Robert Burns the life and work of
 

 

Robert Burns's Scotland

Scottish Tours

During 1787, with his book launched and money in his pocket, Burns sets out on a series of journeys through the country. Beginning on May 5th, his wanderings are rather aimless and indecisive and take up a period of a few months.

The First Tour
The companion of his tour through the Border country was the law student Robert Ainslie, and the journal he kept during their travels reveals that Burns looked on nature with the eye of a most average-minded sightseer. Their tour went as far south as Newcastle.

The Second Tour
His next journey took in the most accessible region of the Highlands, the mountains of Argyll, and this time he neither took a companion nor kept a journal. There is a romantic notion was that he was visiting Campbell country to visit the grave of his lost love Mary Campbell. There is no evidence to back up this theory. On 25th June in a letter to Robert Ainslie he says: 'I write this on my tour through a country where savage streams tumble over savage mountains, thinly spread with savage flocks, which starvingly support as savage inhabitants.'

The Third Tour
For Burns's third tour he was accompanied by William Nicol, which they made in a small carriage. It took them by way of Bannockburn, which Burns was to celebrate some six years later in his song 'Scots, wha hae wi' Wallace Bled' - Robert Bruce’s March to Bannockburn.They then traveled onto Stirling where he used a diamond ring that Glencairn had given him to scratch Jacobite lines on a tavern window-pane. They compare extremely unfavourably with the Jacobite songs of Alexander MAcDonald.
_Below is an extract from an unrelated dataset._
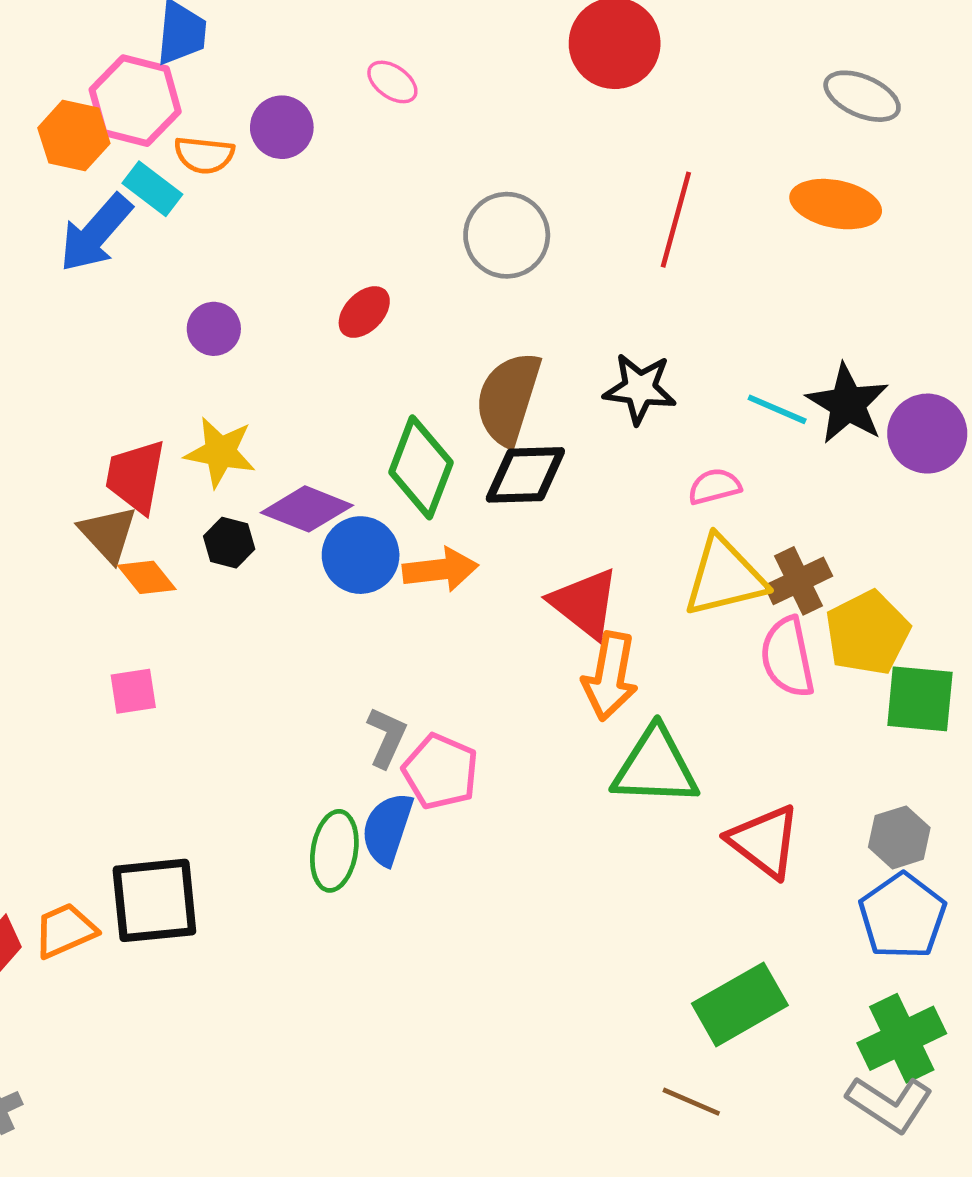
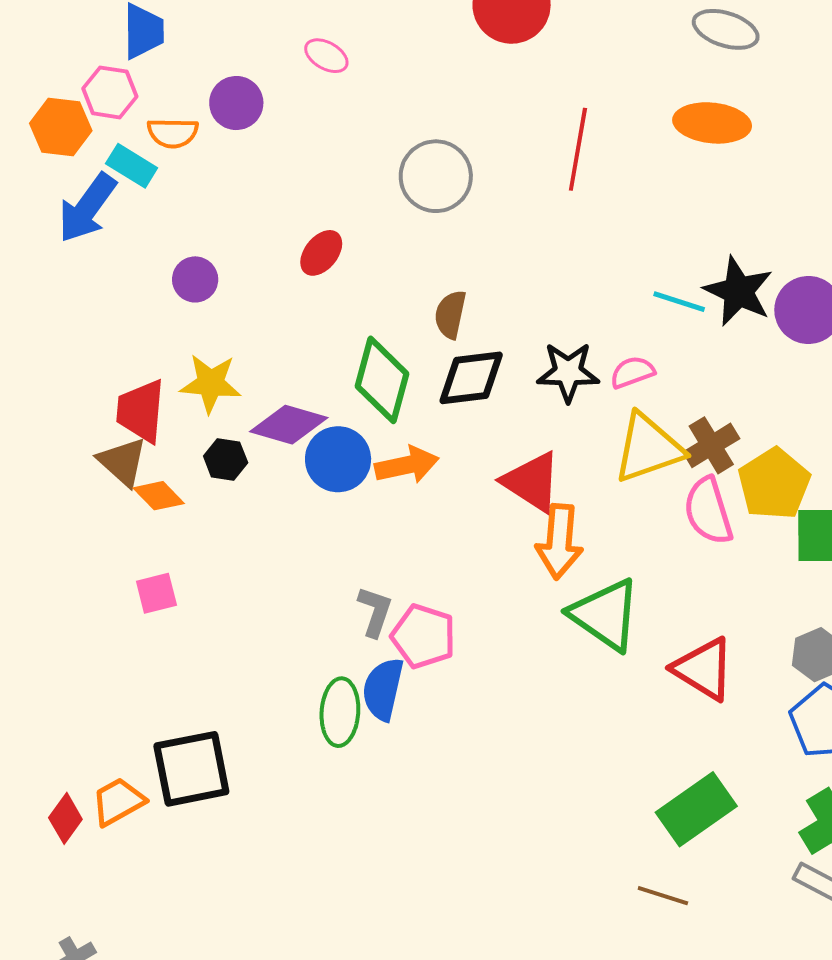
pink hexagon: (135, 101) -> (110, 92), size x0.7
black star: (640, 389) -> (568, 372), moved
brown semicircle: (508, 398) -> (450, 314), size x0.6
green triangle: (655, 767) -> (605, 615), turned 38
The injur'd Stewart-line are gone,
A Race outlandish fill their throne;
An idiot race, to honour lost;
Who know them best despise them most
   Lines on Stirling

On his journey north through Perthshire, eastwards from Inverness by way of Moray, and then down the broad peninsula that faces the North Sea in which his Burness ancestors had lived, he listened to folk-songs in a language he could understand and his imagination caught fire. During this tour he was dined by the Duke and Duchess of Atholl at Blair castle, also the Duke and Duchess of Gordon invited him to stay at Gordon castle as he made his way south to Aberdeenshire. Burns and his companion pass through Stonehaven, where the ruins of Dunnottar castle stand, Burns's grandfather had worked here as a gardener. Here too he met his cousin the lawyer, he spent two days among his relations and found his aunts, Jean and Isabel still alive.

The Fourth and Final Tour
Accompanied this time by Dr Adair, a friend of the Minister of Loundoun who had first introduced his poetry to Dr Blacklock in Edinburgh. Burns during this tour spends a memorable eight days with Margaret Chalmers, a distant relative of Gavin Hamilton, who used to read and sing to the blind Dr Blacklock. They had a meeting that was not only physical but intellectual as well.